Daher beschränke ich das nun auf Themen, die mich auch wirklich interessieren und nicht nur auf was mich weiter bringen könnte. Sicherlich stecke ich dort auch Zeit in die Sitzungen, trage Geld in die Hotels wenn wieder eine größere Verhandlungsrunde ansteht, aber ich mache das nicht für meinen Vorteil den ich daraus ziehen will irgendwann einmal. Denn das ist einfach nur eine wage These wenn man sich auf so etwas verlässt und seine komplette Leidenschaft hineinsteckt und am Ende enttäuscht wird wie die Realität aussieht.

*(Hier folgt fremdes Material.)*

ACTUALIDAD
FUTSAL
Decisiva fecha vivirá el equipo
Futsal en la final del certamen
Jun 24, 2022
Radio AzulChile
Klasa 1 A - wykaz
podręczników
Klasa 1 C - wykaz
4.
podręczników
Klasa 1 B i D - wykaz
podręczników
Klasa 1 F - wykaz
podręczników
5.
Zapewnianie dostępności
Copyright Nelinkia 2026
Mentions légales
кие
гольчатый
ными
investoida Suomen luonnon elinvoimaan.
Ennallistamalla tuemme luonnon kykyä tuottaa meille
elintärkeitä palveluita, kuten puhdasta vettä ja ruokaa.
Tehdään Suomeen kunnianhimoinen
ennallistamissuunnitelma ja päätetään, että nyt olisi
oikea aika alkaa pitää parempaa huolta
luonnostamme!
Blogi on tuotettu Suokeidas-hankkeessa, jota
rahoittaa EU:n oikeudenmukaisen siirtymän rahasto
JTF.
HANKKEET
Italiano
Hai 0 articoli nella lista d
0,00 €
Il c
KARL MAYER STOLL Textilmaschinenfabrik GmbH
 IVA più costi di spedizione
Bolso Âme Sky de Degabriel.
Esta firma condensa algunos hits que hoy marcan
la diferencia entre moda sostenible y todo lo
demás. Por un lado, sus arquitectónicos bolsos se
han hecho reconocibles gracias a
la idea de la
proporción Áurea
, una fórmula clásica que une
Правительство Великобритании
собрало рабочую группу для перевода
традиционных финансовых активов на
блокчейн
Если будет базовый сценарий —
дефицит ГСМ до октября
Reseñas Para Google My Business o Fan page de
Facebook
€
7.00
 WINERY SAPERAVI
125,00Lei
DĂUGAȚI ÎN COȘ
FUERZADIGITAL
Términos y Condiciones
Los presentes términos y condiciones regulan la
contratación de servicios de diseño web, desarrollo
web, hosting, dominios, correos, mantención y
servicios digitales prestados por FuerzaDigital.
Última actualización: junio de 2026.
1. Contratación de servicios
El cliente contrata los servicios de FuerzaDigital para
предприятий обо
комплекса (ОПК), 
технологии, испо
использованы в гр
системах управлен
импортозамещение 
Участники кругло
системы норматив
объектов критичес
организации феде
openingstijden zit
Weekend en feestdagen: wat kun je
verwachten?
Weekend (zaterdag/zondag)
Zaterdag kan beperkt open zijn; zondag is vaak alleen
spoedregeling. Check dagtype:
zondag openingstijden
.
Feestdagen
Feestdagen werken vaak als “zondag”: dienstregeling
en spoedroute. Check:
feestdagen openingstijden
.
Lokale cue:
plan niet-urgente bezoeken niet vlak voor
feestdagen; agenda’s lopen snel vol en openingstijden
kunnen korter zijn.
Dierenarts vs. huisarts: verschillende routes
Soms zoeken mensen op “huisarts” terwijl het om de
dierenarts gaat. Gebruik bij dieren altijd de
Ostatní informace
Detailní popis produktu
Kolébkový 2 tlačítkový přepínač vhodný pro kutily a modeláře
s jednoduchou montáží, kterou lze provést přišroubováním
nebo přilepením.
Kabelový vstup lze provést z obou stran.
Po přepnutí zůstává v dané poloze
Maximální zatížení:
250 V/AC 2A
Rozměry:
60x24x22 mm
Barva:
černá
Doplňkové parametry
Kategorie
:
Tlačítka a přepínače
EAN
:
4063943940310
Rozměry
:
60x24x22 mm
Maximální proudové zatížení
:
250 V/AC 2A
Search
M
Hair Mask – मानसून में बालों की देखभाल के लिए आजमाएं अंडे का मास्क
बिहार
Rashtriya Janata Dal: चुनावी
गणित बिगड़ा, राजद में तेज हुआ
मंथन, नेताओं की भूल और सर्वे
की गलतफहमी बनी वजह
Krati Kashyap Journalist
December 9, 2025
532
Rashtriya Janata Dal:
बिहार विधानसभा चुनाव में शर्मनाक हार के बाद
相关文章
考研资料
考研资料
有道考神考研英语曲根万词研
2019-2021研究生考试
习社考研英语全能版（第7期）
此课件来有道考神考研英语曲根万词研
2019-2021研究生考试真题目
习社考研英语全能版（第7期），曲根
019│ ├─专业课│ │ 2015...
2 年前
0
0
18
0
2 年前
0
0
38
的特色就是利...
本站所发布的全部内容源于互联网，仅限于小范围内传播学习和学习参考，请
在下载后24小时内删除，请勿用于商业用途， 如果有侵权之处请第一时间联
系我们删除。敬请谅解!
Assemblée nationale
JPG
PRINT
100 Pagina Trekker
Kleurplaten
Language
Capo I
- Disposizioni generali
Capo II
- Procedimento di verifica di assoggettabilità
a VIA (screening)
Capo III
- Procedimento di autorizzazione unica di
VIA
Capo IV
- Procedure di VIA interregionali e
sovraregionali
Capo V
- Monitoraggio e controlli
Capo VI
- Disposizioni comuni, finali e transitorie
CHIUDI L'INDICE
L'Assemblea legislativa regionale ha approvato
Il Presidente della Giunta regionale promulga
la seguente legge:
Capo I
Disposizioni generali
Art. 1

Mir geht es dabei wie Zitronengras und ich denke andere werden auch die gleiche Erfahrung gesammelt haben und haben sich im Vorfeld etwas anderes davon versprochen. Etwas machen ist gut und schön, aber nicht aus den falschen Motivationsgründen heraus alles um jeden Preis investieren für Kontakte die einem jetzt noch Wertvoll erscheinen aber im Endeffekt wenn es darauf ankommt nicht vorhanden sind.